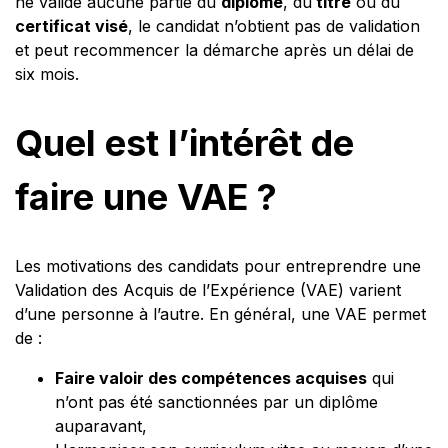
ne valide aucune partie du
diplôme
, du
titre
ou du
certificat visé
, le candidat n’obtient pas de validation
et peut recommencer la démarche après un délai de
six mois.
Quel est l’intérêt de
faire une VAE ?
Les motivations des candidats pour entreprendre une
Validation des Acquis de l’Expérience (VAE) varient
d’une personne à l’autre. En général, une VAE permet
de :
Faire valoir des compétences acquises
qui
n’ont pas été sanctionnées par un diplôme
auparavant,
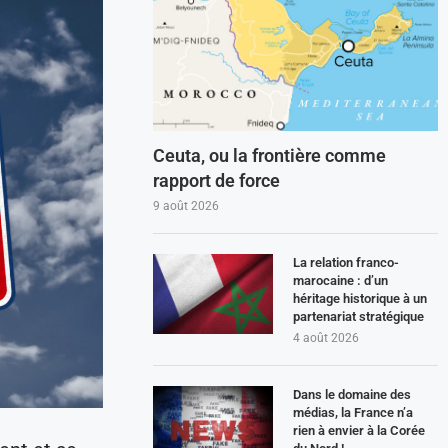
Ceuta, ou la frontière comme
rapport de force
9 août 2026
La relation franco-
marocaine : d’un
héritage historique à un
partenariat stratégique
4 août 2026
Dans le domaine des
médias, la France n’a
rien à envier à la Corée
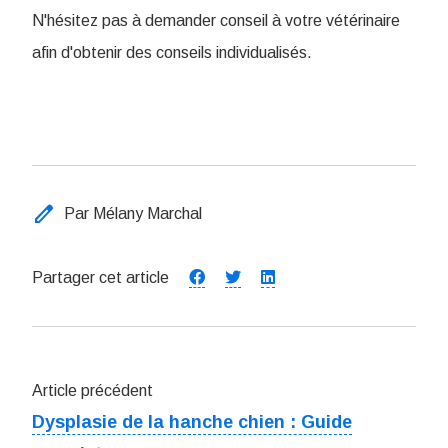
N'hésitez pas à demander conseil à votre vétérinaire
afin d'obtenir des conseils individualisés.
edit
Par Mélany Marchal
Partager cet article
Article précédent
Dysplasie de la hanche chien : Guide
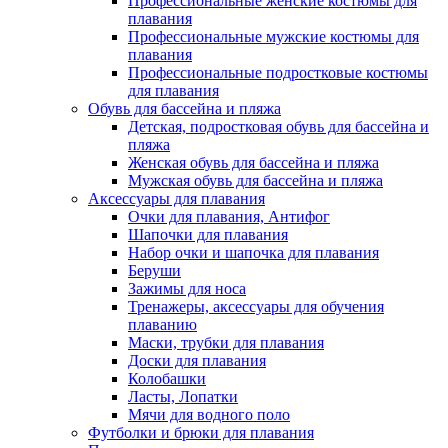
Профессиональные женские костюмы для
плавания
Профессиональные мужские костюмы для
плавания
Профессиональные подростковые костюмы
для плавания
Обувь для бассейна и пляжа
Детская, подростковая обувь для бассейна и
пляжа
Женская обувь для бассейна и пляжа
Мужская обувь для бассейна и пляжа
Аксессуары для плавания
Очки для плавания, Антифог
Шапочки для плавания
Набор очки и шапочка для плавания
Беруши
Зажимы для носа
Тренажеры, аксессуары для обучения
плаванию
Маски, трубки для плавания
Доски для плавания
Колобашки
Ласты, Лопатки
Мячи для водного поло
Футболки и брюки для плавания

•••••

Task to complete =>
Write out the records once more, word for word, though without the pictures they contain.

Solution below =>
ne valide aucune partie du
diplôme
, du
titre
ou du
certificat visé
, le candidat n’obtient pas de validation
et peut recommencer la démarche après un délai de
six mois.
Quel est l’intérêt de
faire une VAE ?
Les motivations des candidats pour entreprendre une
Validation des Acquis de l’Expérience (VAE) varient
d’une personne à l’autre. En général, une VAE permet
de :
Faire valoir des compétences acquises
qui
n’ont pas été sanctionnées par un diplôme
auparavant,
Ceuta, ou la frontière comme
rapport de force
9 août 2026
La relation franco-
marocaine : d’un
héritage historique à un
partenariat stratégique
4 août 2026
Dans le domaine des
médias, la France n’a
rien à envier à la Corée
N'hésitez pas à demander conseil à votre vétérinaire
afin d'obtenir des conseils individualisés.
edit
Par Mélany Marchal
Partager cet article
Article précédent
Dysplasie de la hanche chien : Guide
Профессиональные женские костюмы для
плавания
Профессиональные мужские костюмы для
плавания
Профессиональные подростковые костюмы
для плавания
Обувь для бассейна и пляжа
Детская, подростковая обувь для бассейна и
пляжа
Женская обувь для бассейна и пляжа
Мужская обувь для бассейна и пляжа
Аксессуары для плавания
Очки для плавания, Антифог
Шапочки для плавания
Набор очки и шапочка для плавания
Беруши
Зажимы для носа
Тренажеры, аксессуары для обучения
плаванию
Маски, трубки для плавания
Доски для плавания
Колобашки
Ласты, Лопатки
Мячи для водного поло
Футболки и брюки для плавания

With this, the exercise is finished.